Reviews

Sieranevada

Reviewed by Stephen Pye

There's not a second of the film that doesn't feel minutely convincing, as an ensemble portrait of a squabbling family gathering for the wake of a recently deceased patriarch, and falling back into old patterns of dispute and recrimination.

Puiu is too thoughtful a filmmaker to push for laughs by twisting anyone's behaviour in parodically obvious ways – it's a comedy, in fact, containing barely one moment of comic exaggeration. As such, it earns respect and a cumulative awe in its intently amused vision of reality: it's a commanding and intellectually gratifying piece of work.

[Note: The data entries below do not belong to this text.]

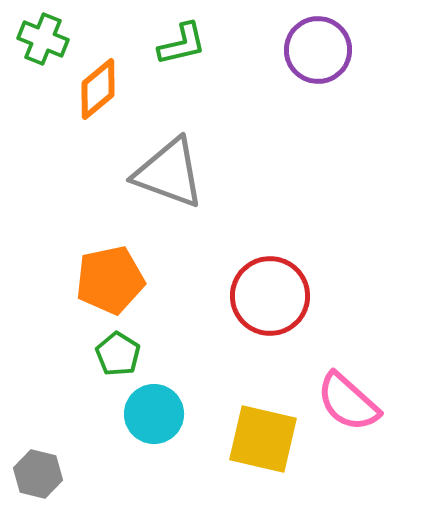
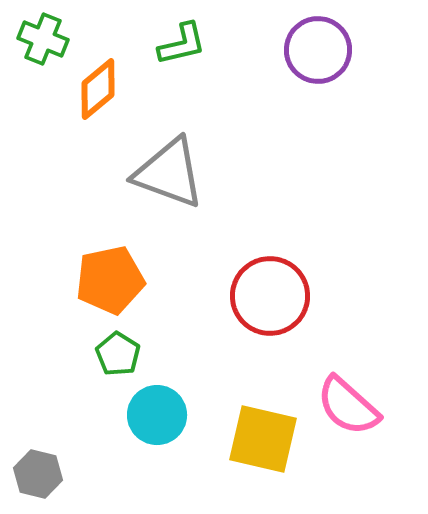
pink semicircle: moved 4 px down
cyan circle: moved 3 px right, 1 px down
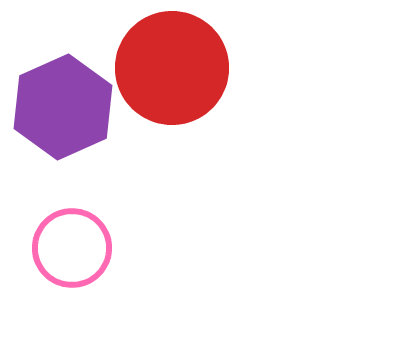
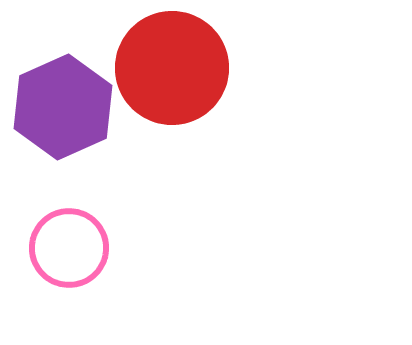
pink circle: moved 3 px left
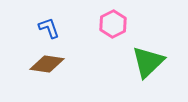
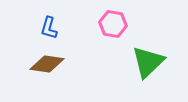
pink hexagon: rotated 24 degrees counterclockwise
blue L-shape: rotated 145 degrees counterclockwise
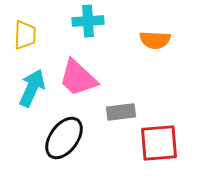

Fully two and a half hours are spent here in the poky Bucharest flat of widow Nusa (Dana Dogaru), whose neurologist son Lary (Branescu Mimi) and his wife Laura (Cătălina Moga) are latecomers to the party, if you can really call it that: Nusa's whole family have assembled, with a priest expected to bless the passing of her late husband Emil, while various dishes including a Bulgarian bean soup called chorba are prepared by Lary's cousins in the kitchen.

Puiu doesn't crowbar in phony introductions, in the way that a Woody Allen would do, to make any of the relationships clear: in a cast of over a dozen, you'll spend a long time trying to figure out who exactly is who's brother, whether the aunts are related by blood, and how the venerable Eva (Tatiana Iekel), a former radical with stern lessons for the younger generation, fits in with the rest of the clan.

Try to imagine something like the all-Corleones dinner scene from The Godfather, stretched over the entire length of The Godfather in real time, but with parity for male and female characters – some of whom stumble in unannounced, or rudely depart for a whole 90 minutes, like Laura, whose desperation to get to the supermarket goes hand in hand with having no desire to hang out with her husband's family.

After spending a bit of time with them, you're not necessarily surprised. Lary's cousin Sebi (Marin Grigore) is a beardly intense conspiracy theorist who thinks Bush engineered 9/11, while his aunt Ofelia (Ana Ciontea) is a blubbing depressive, cheated on by her husband, with a vague resemblance to Mia Farrow.

The film is set directly after the Charlie Hebdo attack, which lets Sebi get back on an old horse, maddening to the family's more conservative members, about "official versions" of events being impossible to trust. The question Puiu poses, without hammering it home too crassly, is whether families forge their own kind of widely-swallowed fictions and distortions to survive.
As a corollary to all the talk about Bush, it's pointed and amusing when Ofelia's husband's peccadilloes result in the question, "Is a blowjob adultery or not?", without any overt mention of Bill Clinton. There's a lot more bubbling under the surface of these relationships, and tracing all the underlying links and loyalties becomes an addictive game: I devoted a lot of notepad space to several attempts at getting the family tree right, before giving up and just enjoying the vivid energies and animosities being flashed across the screen by the entire, impeccable cast.

Puiu works in very long takes here, and they're frequently astounding, in terms of realistic choreography of people entering and exiting a dining room, bustling credibly about, and getting in each other's way: the blocking and camera movements have a master's grasp of precision and timing.

It's also a film with a mordant sense of humour about its own length ("But brevity is the soul of wit," announces the droning priest on his way out the door) and one with offhand moments of oddly joyous bleakness – the doorbell ringing to admit yet another guest, right in the middle of a candlelit valediction.

As he analyses the stories that families tell, and governments tell, to face up to their most corrosive crises, Puiu rubs the two together with a stony glee that can't help but grab you. There's nothing easy about his cinema, but it's a good, bracing kind of hard.